O Lula é um dos grandes líderes do Brasil nas últimas décadas e continuará a ser. Se ele será candidato ou não, dependerá da Justiça.

 

Prefeitura de São Paulo

 

A gestão Doria é aprovada por 44% da população. Qual sua avaliação? 

As pessoas votaram no Doria porque ele representa o novo. O Doria está com uma mídia extremamente competente e favorável. Isso [índice de aprovação] vai se manter se ele levar mudanças concretas para a periferia, porque ninguém ganha só nos Jardins, por exemplo. Ele ganhou em quase todos os bairros e teve um voto muito forte na periferia – parte dos meus votos e do PT, de Fernando Haddad. A classe média está encantada com tudo o que está acontecendo e a periferia está com muita esperança também. Se chegar investimentos à periferia, se melhorar a qualidade de vida, a saúde e a educação, ele tem chances de caminhar muito bem. Vestir a roupa de gari é uma forma midiática de mostrar o prefeito na rua e considero isso positivo, mas senti falta de ele [João Doria] vestir roupa de bombeiro e ir até a favela Paraisópolis nesse segundo incêndio em menos de dez dias. E lá é para valer, não é para fazer marketing. É preciso olhar para Paraisópolis também.

‘Vestir a roupa de gari é uma forma midiática de mostrar o prefeito na rua e considero isso positivo, mas senti falta de ele [João Doria] vestir roupa de bombeiro e ir até a favela Paraisópolis nesse segundo incêndio em menos de 10 dias.’
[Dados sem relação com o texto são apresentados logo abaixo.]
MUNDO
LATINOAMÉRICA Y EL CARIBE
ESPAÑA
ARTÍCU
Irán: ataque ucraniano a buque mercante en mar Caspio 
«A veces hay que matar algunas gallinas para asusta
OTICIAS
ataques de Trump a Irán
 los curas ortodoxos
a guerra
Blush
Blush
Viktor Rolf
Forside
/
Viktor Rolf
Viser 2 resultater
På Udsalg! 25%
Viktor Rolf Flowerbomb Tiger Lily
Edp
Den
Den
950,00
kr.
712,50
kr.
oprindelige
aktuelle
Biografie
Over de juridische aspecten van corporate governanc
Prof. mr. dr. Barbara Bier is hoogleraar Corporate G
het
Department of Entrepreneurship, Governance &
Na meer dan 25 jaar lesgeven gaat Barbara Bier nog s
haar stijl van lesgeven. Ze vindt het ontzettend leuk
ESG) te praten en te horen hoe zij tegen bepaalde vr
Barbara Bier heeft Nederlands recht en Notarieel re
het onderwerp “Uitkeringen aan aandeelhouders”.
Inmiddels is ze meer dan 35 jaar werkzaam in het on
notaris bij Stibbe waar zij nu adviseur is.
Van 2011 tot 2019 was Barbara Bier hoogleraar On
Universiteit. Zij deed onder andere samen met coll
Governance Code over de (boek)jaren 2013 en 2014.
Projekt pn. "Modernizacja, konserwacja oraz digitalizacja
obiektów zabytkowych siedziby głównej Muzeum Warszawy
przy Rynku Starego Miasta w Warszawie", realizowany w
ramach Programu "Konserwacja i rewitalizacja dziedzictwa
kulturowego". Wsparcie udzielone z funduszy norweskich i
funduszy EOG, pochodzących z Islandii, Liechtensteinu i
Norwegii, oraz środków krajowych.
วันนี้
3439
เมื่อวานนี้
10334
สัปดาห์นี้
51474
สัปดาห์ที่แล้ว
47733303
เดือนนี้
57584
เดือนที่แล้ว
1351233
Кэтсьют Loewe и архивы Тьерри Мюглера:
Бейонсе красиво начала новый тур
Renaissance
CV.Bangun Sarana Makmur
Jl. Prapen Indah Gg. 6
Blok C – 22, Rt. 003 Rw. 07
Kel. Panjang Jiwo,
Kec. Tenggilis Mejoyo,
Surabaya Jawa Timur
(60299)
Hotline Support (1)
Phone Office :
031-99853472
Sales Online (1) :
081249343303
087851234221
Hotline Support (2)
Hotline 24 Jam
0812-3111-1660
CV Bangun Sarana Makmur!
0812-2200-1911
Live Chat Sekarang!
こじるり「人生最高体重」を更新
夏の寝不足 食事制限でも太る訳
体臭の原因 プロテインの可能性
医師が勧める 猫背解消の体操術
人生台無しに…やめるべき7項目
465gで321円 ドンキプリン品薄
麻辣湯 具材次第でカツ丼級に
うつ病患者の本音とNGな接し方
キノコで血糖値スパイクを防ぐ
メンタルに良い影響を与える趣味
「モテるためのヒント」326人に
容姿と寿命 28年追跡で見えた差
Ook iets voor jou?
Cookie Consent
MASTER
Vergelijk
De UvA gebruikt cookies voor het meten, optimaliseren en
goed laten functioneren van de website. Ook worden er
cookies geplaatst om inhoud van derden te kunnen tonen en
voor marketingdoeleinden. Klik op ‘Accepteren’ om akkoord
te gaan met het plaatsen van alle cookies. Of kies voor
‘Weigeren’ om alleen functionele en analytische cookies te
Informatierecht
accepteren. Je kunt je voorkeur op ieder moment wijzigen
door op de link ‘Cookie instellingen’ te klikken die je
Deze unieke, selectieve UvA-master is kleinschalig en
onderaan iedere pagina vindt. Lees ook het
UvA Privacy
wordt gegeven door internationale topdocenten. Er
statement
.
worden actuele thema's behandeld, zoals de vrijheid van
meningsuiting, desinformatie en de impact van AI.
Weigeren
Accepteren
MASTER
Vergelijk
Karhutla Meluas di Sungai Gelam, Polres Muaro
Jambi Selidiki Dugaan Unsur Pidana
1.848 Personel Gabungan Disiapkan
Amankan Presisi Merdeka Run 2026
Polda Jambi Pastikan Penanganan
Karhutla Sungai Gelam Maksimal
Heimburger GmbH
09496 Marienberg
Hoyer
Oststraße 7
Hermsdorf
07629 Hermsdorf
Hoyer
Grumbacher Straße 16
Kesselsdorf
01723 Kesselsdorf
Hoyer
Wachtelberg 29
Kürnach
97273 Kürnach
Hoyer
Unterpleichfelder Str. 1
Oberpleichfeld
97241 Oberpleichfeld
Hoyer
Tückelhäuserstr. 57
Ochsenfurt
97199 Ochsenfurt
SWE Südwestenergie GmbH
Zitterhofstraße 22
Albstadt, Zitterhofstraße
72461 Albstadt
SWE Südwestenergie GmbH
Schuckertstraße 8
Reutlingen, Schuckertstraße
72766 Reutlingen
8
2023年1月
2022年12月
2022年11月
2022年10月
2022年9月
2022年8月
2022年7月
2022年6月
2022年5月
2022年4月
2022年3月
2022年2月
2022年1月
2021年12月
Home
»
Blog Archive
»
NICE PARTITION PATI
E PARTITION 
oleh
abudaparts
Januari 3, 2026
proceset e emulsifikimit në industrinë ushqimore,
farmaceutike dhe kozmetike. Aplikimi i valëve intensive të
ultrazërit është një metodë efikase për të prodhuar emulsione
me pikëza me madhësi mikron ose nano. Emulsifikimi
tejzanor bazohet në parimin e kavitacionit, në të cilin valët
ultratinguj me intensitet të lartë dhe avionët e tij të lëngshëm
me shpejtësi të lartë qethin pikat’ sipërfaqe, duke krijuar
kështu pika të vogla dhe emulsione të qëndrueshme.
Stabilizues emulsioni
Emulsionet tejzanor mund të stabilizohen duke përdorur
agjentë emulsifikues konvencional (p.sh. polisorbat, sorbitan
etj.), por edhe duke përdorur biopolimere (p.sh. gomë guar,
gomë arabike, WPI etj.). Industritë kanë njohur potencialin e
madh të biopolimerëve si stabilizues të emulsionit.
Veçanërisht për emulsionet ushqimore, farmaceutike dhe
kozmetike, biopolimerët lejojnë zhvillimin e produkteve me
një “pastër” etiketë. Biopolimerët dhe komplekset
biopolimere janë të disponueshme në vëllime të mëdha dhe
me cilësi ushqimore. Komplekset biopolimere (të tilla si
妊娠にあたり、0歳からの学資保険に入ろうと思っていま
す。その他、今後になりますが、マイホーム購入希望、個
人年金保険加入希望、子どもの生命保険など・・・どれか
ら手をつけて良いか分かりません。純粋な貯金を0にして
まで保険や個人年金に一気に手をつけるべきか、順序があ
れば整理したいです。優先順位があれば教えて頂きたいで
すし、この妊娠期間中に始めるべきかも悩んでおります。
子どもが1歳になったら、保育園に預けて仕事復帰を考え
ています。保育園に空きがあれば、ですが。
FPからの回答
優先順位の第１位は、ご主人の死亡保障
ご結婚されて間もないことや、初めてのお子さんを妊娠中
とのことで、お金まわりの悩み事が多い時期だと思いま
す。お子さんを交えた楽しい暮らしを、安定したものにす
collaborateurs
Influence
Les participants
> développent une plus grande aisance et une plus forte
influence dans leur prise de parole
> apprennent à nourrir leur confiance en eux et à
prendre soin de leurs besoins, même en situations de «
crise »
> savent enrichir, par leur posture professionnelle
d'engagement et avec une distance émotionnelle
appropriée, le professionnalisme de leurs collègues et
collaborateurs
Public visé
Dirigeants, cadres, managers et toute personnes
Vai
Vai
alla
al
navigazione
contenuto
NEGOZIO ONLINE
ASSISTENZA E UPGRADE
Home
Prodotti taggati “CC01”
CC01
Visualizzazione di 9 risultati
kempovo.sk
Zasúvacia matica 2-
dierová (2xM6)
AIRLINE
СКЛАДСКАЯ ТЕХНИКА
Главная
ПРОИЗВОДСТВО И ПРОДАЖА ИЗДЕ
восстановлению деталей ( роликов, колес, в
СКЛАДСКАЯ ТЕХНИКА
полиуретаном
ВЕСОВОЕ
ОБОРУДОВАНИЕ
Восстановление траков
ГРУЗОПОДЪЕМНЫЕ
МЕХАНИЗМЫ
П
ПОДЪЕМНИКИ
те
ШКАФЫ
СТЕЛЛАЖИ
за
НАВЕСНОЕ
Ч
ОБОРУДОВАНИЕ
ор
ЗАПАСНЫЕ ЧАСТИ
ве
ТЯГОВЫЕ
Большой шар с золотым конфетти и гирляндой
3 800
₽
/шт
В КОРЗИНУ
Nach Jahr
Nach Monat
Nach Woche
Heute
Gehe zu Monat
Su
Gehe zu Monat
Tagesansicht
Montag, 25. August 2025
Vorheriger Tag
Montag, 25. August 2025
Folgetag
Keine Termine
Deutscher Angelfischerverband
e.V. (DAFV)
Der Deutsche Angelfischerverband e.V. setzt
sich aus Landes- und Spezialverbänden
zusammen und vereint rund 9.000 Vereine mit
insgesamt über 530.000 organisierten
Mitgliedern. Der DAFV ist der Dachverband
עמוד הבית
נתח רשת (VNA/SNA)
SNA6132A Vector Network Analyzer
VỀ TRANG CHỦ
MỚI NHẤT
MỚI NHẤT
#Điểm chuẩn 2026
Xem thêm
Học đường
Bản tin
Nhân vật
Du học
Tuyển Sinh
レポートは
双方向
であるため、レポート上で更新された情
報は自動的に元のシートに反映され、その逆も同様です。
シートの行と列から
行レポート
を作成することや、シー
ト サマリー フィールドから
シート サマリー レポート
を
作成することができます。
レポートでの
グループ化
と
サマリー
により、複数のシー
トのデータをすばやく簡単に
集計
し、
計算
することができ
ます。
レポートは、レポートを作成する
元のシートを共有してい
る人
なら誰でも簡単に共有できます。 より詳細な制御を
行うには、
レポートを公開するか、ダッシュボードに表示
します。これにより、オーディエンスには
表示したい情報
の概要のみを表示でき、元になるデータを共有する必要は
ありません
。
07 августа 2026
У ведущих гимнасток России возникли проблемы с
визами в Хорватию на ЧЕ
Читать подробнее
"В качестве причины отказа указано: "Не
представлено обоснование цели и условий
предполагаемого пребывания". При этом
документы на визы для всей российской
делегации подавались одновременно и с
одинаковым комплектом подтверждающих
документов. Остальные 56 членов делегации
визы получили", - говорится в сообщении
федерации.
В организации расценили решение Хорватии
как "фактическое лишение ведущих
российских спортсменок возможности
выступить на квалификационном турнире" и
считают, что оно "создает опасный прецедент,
No final da gestão Haddad, a senhora, então pré-candidata à prefeitura, classificou o governo dele como “beligerante” por colocar Uber contra táxi e carro contra bicicleta. Como a senhora vê a gestão Doria nas políticas contra pichadores, por exemplo? Torna-se beligerante também por colocar uma parcela da população contra a outra?

Acredito que poderia ser feito de forma mais suave. Não precisava ter comprado uma confusão deste tamanho e não acho que seja beligerante, afinal, a maioria da população achava a cidade muito suja e era claro que precisava colocar um freio nisso. Mas poderia ter sido feito de outra forma, com mais suavidade.